§ Instrução dada
Devolva todas as linhas da listagem a seguir, sem alterar nem omitir nenhuma.

§ Listagens de regiões e rótulos
╭──

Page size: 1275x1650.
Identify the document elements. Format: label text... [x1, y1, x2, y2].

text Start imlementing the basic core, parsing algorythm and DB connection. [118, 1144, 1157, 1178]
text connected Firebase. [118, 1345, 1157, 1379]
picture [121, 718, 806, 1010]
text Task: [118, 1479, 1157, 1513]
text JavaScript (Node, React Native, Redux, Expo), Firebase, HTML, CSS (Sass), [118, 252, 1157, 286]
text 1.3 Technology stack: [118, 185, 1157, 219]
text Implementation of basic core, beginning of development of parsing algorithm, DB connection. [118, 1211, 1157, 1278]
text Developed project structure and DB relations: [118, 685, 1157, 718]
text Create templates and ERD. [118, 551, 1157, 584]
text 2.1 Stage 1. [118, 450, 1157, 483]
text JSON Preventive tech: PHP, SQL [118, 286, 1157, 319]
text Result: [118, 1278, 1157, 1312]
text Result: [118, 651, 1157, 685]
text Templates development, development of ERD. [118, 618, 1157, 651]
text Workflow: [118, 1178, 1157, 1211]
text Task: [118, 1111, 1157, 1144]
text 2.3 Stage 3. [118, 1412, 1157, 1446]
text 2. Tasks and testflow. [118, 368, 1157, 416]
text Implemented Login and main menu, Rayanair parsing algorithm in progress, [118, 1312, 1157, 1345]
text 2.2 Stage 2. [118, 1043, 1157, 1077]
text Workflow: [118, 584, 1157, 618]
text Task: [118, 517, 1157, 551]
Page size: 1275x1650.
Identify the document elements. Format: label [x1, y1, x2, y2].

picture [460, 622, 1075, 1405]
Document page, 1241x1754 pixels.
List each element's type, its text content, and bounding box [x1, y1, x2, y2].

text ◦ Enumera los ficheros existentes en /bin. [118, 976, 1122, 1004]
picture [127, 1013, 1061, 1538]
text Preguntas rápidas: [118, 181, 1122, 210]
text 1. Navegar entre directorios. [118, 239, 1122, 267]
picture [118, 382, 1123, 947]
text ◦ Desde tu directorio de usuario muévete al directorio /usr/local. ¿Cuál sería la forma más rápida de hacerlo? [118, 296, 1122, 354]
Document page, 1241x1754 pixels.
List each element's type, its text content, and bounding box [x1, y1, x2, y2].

╰──

§ Resposta à tarefa
Page size: 1275x1650.
Identify the document elements. Format: label text... [x1, y1, x2, y2].

text Start imlementing the basic core, parsing algorythm and DB connection. [118, 1144, 1157, 1178]
text connected Firebase. [118, 1345, 1157, 1379]
picture [121, 718, 806, 1010]
text Task: [118, 1479, 1157, 1513]
text JavaScript (Node, React Native, Redux, Expo), Firebase, HTML, CSS (Sass), [118, 252, 1157, 286]
text 1.3 Technology stack: [118, 185, 1157, 219]
text Implementation of basic core, beginning of development of parsing algorithm, DB connection. [118, 1211, 1157, 1278]
text Developed project structure and DB relations: [118, 685, 1157, 718]
text Create templates and ERD. [118, 551, 1157, 584]
text 2.1 Stage 1. [118, 450, 1157, 483]
text JSON Preventive tech: PHP, SQL [118, 286, 1157, 319]
text Result: [118, 1278, 1157, 1312]
text Result: [118, 651, 1157, 685]
text Templates development, development of ERD. [118, 618, 1157, 651]
text Workflow: [118, 1178, 1157, 1211]
text Task: [118, 1111, 1157, 1144]
text 2.3 Stage 3. [118, 1412, 1157, 1446]
text 2. Tasks and testflow. [118, 368, 1157, 416]
text Implemented Login and main menu, Rayanair parsing algorithm in progress, [118, 1312, 1157, 1345]
text 2.2 Stage 2. [118, 1043, 1157, 1077]
text Workflow: [118, 584, 1157, 618]
text Task: [118, 517, 1157, 551]
Page size: 1275x1650.
Identify the document elements. Format: label [x1, y1, x2, y2].

picture [460, 622, 1075, 1405]
Document page, 1241x1754 pixels.
List each element's type, its text content, and bounding box [x1, y1, x2, y2].

text ◦ Enumera los ficheros existentes en /bin. [118, 976, 1122, 1004]
picture [127, 1013, 1061, 1538]
text Preguntas rápidas: [118, 181, 1122, 210]
text 1. Navegar entre directorios. [118, 239, 1122, 267]
picture [118, 382, 1123, 947]
text ◦ Desde tu directorio de usuario muévete al directorio /usr/local. ¿Cuál sería la forma más rápida de hacerlo? [118, 296, 1122, 354]
Document page, 1241x1754 pixels.
List each element's type, its text content, and bounding box [x1, y1, x2, y2].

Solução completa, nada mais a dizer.